The new VA-AFGE settlement agreement rescinds Wilkie’s order and grants official time back to doctors, nurses, physician assistants and others.
Notably for the VA workforce, the new agreement also establishes a process for employees who performed representational duties in the absence of official time during the last three years to file a claim for reimbursement.
Union representatives who are successful in the claims process will receive compensation for their time spent on those activities, according to the agreement.
VA will also reimburse AFGE and their union representatives for any out-of-pocket expenses they incurred — for office space or IT equipment, as examples — as a result of Trump’s 2018 executive orders, said Thomas Dargon, a supervisory attorney for AFGE’s national council.
“It’s making whole the employees who were unable to use official time because of the VA’s implementation of the Trump EOs and [Wilkie’s] decision, so it’s remedying the harm caused by those actions,” he said in an interview.

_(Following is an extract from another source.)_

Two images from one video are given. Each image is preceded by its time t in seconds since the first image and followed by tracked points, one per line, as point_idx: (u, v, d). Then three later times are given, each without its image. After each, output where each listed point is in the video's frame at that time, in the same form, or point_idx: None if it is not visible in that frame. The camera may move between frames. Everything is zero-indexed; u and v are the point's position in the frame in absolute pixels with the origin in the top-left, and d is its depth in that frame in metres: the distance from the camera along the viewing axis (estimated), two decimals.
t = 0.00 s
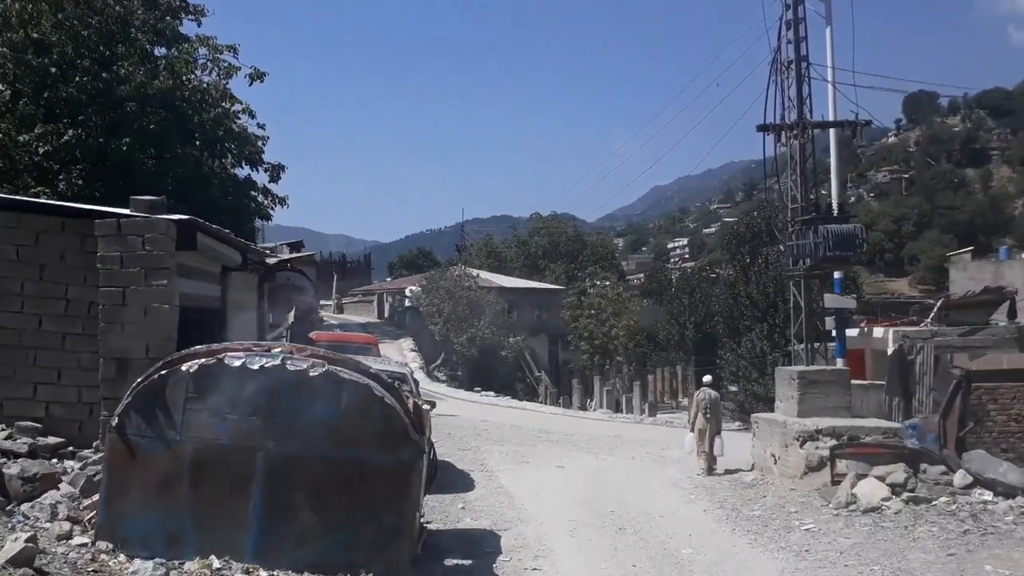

AFGE doesn’t know exactly how many employees may receive reimbursement — or how large those reimbursements might be. The impact is likely significant, Dargon said, given AFGE’s size. It represents 265,000 employees at the department.
“The VA implemented these policy decisions at the national level,” he said. “It wasn’t just a situation where we saw one facility providing office space and another facility not providing office space. These directions came out from the highest levels of VA [central office], and so I have every reason to believe that they impacted every local that we represent and the restrictions affected every representative for AFGE at VA.”
VA will also rescind the disciplinary actions it took against eight AFGE officials who apparently violated one of the Trump orders in the last three years, according to the agreement. The department will expunge those actions from the employees’ personnel records.
In addition, the department said it will reestablish the VA national partnership council, which was disbanded back in 2017. The council serves as a forum for VA leadership and union representatives to discuss employee concerns and make collaborative decisions, the department said.
AFGE National President Everett Kelley said the union looked forward to resetting its relationship with VA.
“This settlement agreement sets a new standard for what labor-management relations in the federal government should look like,” Kelley said in a statement earlier this week. “Now is the time for other agencies to follow suit.”
Bargaining on new contract will begin next year
Beyond restoring official time for all VA employees, the department and union have agreed to erase all previous bargaining history from the last three years and essentially start over, Dargon said.
That includes the old bargaining proposals VA exchanged with AFGE back in 2019, grievances, arbitration and any arbitration awards, as well as the November 2020 decision from the Federal Service Impasses Panel, which rewrote much of the existing contract.
VA and AFGE have chosen six articles each from the existing 2011 contract to bargain over in upcoming negotiations.
AFGE expects to return to the bargaining table with VA early next year. The two parties have agreed to bargain over discipline and adverse action, performance appraisals, merit promotion, temporary details, employee awards, health and safety and technology used to track performance at the Veterans Benefits Administration, among other topics.
The remaining 55 articles from the previous contract will roll over into the future agreement, Dargon said.
The two parties will bargain over a new contract for 48-to-52 weeks, according to the new settlement agreement. That’s a stark contrast to the timeline set under the previous administration, when VA and AFGE were expected to bargain more than 60 articles in 18 weeks, Dargon said.
Tensions between VA and AFGE have been high over the last few years, and lawsuits and other grievances have piled up.
The union ultimately agreed to drop 17 different lawsuits, national grievances and other legal disputes as part of its agreement with VA. The department will pay AFGE nearly $300,000 for attorneys fees incurred with those cases.
The union still has some ongoing legal disputes with VA, including a disagreement over the department’s implementation of the Accountability Act. The Federal Labor Relations Authority has ordered VA to reinstate employees who were improperly removed or disciplined without a chance to improve their performance.
“Our docket is still very deep,” Dargon said. “We have a number of cases that are still working their way through the grievance and arbitration process. The ones resolved under this agreement are really important ones that we needed to resolve to be able to reset our relationship and move on from the Trump-era policies that got us here in the first place.”